_DATA FOR ANALYSIS_
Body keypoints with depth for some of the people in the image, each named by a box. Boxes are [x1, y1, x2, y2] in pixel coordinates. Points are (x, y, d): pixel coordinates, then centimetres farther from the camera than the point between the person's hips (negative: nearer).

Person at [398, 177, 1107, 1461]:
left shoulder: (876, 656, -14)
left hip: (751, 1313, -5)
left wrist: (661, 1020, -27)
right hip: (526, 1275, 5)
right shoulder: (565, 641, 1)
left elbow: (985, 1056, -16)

...

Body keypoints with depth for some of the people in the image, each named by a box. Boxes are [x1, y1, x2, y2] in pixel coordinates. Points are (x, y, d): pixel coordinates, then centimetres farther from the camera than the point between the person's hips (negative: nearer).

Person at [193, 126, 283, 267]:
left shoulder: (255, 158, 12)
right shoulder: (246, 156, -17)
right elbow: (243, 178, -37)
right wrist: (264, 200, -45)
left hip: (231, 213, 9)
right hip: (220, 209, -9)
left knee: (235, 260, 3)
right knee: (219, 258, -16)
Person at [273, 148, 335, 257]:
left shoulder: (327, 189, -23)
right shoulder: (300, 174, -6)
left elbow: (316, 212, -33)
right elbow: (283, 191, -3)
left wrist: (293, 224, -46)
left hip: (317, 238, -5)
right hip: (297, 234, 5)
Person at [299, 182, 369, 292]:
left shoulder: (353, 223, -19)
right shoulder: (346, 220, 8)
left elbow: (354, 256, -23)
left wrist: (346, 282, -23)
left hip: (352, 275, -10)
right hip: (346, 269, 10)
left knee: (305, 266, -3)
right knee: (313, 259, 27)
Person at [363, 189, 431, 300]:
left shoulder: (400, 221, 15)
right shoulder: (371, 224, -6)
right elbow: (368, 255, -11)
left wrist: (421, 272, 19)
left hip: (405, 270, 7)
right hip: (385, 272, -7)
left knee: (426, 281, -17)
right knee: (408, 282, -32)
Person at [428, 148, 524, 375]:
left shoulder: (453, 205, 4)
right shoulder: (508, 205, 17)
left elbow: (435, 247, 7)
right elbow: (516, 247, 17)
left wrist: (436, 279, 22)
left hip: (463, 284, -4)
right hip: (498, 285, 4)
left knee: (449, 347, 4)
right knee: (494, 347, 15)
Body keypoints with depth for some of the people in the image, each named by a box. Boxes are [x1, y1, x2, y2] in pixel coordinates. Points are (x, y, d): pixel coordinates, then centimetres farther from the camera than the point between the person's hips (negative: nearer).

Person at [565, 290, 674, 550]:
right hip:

_GOAL OF THE EXERCISE_
For this exercise, repeat exactly the lines of the data above from the one with "right shoulder: (300, 174, -6)" down to the one with "left hip: (405, 270, 7)", both end lines included.

_YOUR RESPONSE_
right shoulder: (300, 174, -6)
left elbow: (316, 212, -33)
right elbow: (283, 191, -3)
left wrist: (293, 224, -46)
left hip: (317, 238, -5)
right hip: (297, 234, 5)
Person at [299, 182, 369, 292]:
left shoulder: (353, 223, -19)
right shoulder: (346, 220, 8)
left elbow: (354, 256, -23)
left wrist: (346, 282, -23)
left hip: (352, 275, -10)
right hip: (346, 269, 10)
left knee: (305, 266, -3)
right knee: (313, 259, 27)
Person at [363, 189, 431, 300]:
left shoulder: (400, 221, 15)
right shoulder: (371, 224, -6)
right elbow: (368, 255, -11)
left wrist: (421, 272, 19)
left hip: (405, 270, 7)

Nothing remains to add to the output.